**Task directions:** Transcribe each record exactly. Include every one.
Recorded data: Begin
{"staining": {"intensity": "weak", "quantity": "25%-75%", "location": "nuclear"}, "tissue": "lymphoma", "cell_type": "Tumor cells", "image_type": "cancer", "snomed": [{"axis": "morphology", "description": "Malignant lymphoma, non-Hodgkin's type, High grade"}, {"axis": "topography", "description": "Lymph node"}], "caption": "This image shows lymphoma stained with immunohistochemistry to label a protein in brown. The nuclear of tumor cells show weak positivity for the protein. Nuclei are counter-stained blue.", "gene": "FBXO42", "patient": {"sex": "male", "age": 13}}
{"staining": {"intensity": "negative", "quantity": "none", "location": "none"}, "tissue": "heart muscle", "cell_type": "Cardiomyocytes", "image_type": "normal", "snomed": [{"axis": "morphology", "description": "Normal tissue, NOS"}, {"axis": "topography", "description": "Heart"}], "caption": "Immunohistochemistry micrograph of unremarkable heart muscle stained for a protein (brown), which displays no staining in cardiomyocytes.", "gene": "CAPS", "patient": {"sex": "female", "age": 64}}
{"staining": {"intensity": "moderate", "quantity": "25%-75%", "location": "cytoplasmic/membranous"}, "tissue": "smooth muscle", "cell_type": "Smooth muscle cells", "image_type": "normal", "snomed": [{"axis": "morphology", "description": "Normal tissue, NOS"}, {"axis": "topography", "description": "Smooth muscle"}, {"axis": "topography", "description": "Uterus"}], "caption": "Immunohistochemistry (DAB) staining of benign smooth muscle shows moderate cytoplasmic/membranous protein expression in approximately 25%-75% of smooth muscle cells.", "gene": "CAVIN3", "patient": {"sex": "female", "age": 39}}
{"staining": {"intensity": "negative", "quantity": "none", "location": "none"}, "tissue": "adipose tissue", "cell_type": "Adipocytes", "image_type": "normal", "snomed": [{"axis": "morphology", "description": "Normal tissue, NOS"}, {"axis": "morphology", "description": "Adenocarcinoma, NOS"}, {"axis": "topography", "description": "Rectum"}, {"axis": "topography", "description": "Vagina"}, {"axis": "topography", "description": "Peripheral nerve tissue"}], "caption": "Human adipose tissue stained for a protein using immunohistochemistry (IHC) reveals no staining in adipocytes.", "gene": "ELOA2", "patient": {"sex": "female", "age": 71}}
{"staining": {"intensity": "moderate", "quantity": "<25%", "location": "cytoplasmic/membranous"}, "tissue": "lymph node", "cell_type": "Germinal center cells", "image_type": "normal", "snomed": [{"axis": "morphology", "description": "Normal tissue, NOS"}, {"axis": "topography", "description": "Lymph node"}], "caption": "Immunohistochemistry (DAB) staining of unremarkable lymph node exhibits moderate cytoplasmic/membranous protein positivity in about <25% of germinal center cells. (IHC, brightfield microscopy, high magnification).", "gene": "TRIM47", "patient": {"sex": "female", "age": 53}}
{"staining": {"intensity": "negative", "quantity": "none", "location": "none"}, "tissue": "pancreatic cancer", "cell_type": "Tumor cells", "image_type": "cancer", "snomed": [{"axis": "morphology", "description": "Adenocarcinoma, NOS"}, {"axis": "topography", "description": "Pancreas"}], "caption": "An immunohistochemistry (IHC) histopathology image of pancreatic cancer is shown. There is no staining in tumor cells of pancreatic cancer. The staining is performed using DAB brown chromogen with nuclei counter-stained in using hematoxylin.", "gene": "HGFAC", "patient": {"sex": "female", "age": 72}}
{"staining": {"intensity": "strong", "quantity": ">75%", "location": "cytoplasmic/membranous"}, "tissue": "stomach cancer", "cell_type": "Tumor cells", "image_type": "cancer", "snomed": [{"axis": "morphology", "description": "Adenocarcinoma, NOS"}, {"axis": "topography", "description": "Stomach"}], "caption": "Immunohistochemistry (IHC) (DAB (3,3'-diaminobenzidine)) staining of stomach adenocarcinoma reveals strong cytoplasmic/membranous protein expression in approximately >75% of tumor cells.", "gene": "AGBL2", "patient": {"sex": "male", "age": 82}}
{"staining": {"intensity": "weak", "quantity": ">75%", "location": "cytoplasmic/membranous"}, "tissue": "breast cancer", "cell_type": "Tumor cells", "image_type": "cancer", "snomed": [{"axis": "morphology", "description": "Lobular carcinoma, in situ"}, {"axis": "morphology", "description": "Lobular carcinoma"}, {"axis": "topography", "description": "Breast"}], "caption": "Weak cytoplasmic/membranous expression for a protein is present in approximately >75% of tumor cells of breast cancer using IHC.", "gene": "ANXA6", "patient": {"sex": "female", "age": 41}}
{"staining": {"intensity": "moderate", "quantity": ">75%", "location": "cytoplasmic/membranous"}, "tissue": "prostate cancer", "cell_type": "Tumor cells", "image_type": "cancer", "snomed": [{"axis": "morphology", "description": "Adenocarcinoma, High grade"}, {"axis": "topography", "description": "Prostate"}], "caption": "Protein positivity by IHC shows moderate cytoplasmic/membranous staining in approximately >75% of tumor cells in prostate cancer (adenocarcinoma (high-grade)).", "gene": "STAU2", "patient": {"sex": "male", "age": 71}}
Recorded data: End
**Completed exercise:**
{"staining": {"intensity": "weak", "quantity": "25%-75%", "location": "nuclear"}, "tissue": "lymphoma", "cell_type": "Tumor cells", "image_type": "cancer", "snomed": [{"axis": "morphology", "description": "Malignant lymphoma, non-Hodgkin's type, High grade"}, {"axis": "topography", "description": "Lymph node"}], "caption": "This image shows lymphoma stained with immunohistochemistry to label a protein in brown. The nuclear of tumor cells show weak positivity for the protein. Nuclei are counter-stained blue.", "gene": "FBXO42", "patient": {"sex": "male", "age": 13}}
{"staining": {"intensity": "negative", "quantity": "none", "location": "none"}, "tissue": "heart muscle", "cell_type": "Cardiomyocytes", "image_type": "normal", "snomed": [{"axis": "morphology", "description": "Normal tissue, NOS"}, {"axis": "topography", "description": "Heart"}], "caption": "Immunohistochemistry micrograph of unremarkable heart muscle stained for a protein (brown), which displays no staining in cardiomyocytes.", "gene": "CAPS", "patient": {"sex": "female", "age": 64}}
{"staining": {"intensity": "moderate", "quantity": "25%-75%", "location": "cytoplasmic/membranous"}, "tissue": "smooth muscle", "cell_type": "Smooth muscle cells", "image_type": "normal", "snomed": [{"axis": "morphology", "description": "Normal tissue, NOS"}, {"axis": "topography", "description": "Smooth muscle"}, {"axis": "topography", "description": "Uterus"}], "caption": "Immunohistochemistry (DAB) staining of benign smooth muscle shows moderate cytoplasmic/membranous protein expression in approximately 25%-75% of smooth muscle cells.", "gene": "CAVIN3", "patient": {"sex": "female", "age": 39}}
{"staining": {"intensity": "negative", "quantity": "none", "location": "none"}, "tissue": "adipose tissue", "cell_type": "Adipocytes", "image_type": "normal", "snomed": [{"axis": "morphology", "description": "Normal tissue, NOS"}, {"axis": "morphology", "description": "Adenocarcinoma, NOS"}, {"axis": "topography", "description": "Rectum"}, {"axis": "topography", "description": "Vagina"}, {"axis": "topography", "description": "Peripheral nerve tissue"}], "caption": "Human adipose tissue stained for a protein using immunohistochemistry (IHC) reveals no staining in adipocytes.", "gene": "ELOA2", "patient": {"sex": "female", "age": 71}}
{"staining": {"intensity": "moderate", "quantity": "<25%", "location": "cytoplasmic/membranous"}, "tissue": "lymph node", "cell_type": "Germinal center cells", "image_type": "normal", "snomed": [{"axis": "morphology", "description": "Normal tissue, NOS"}, {"axis": "topography", "description": "Lymph node"}], "caption": "Immunohistochemistry (DAB) staining of unremarkable lymph node exhibits moderate cytoplasmic/membranous protein positivity in about <25% of germinal center cells. (IHC, brightfield microscopy, high magnification).", "gene": "TRIM47", "patient": {"sex": "female", "age": 53}}
{"staining": {"intensity": "negative", "quantity": "none", "location": "none"}, "tissue": "pancreatic cancer", "cell_type": "Tumor cells", "image_type": "cancer", "snomed": [{"axis": "morphology", "description": "Adenocarcinoma, NOS"}, {"axis": "topography", "description": "Pancreas"}], "caption": "An immunohistochemistry (IHC) histopathology image of pancreatic cancer is shown. There is no staining in tumor cells of pancreatic cancer. The staining is performed using DAB brown chromogen with nuclei counter-stained in using hematoxylin.", "gene": "HGFAC", "patient": {"sex": "female", "age": 72}}
{"staining": {"intensity": "strong", "quantity": ">75%", "location": "cytoplasmic/membranous"}, "tissue": "stomach cancer", "cell_type": "Tumor cells", "image_type": "cancer", "snomed": [{"axis": "morphology", "description": "Adenocarcinoma, NOS"}, {"axis": "topography", "description": "Stomach"}], "caption": "Immunohistochemistry (IHC) (DAB (3,3'-diaminobenzidine)) staining of stomach adenocarcinoma reveals strong cytoplasmic/membranous protein expression in approximately >75% of tumor cells.", "gene": "AGBL2", "patient": {"sex": "male", "age": 82}}
{"staining": {"intensity": "weak", "quantity": ">75%", "location": "cytoplasmic/membranous"}, "tissue": "breast cancer", "cell_type": "Tumor cells", "image_type": "cancer", "snomed": [{"axis": "morphology", "description": "Lobular carcinoma, in situ"}, {"axis": "morphology", "description": "Lobular carcinoma"}, {"axis": "topography", "description": "Breast"}], "caption": "Weak cytoplasmic/membranous expression for a protein is present in approximately >75% of tumor cells of breast cancer using IHC.", "gene": "ANXA6", "patient": {"sex": "female", "age": 41}}
{"staining": {"intensity": "moderate", "quantity": ">75%", "location": "cytoplasmic/membranous"}, "tissue": "prostate cancer", "cell_type": "Tumor cells", "image_type": "cancer", "snomed": [{"axis": "morphology", "description": "Adenocarcinoma, High grade"}, {"axis": "topography", "description": "Prostate"}], "caption": "Protein positivity by IHC shows moderate cytoplasmic/membranous staining in approximately >75% of tumor cells in prostate cancer (adenocarcinoma (high-grade)).", "gene": "STAU2", "patient": {"sex": "male", "age": 71}}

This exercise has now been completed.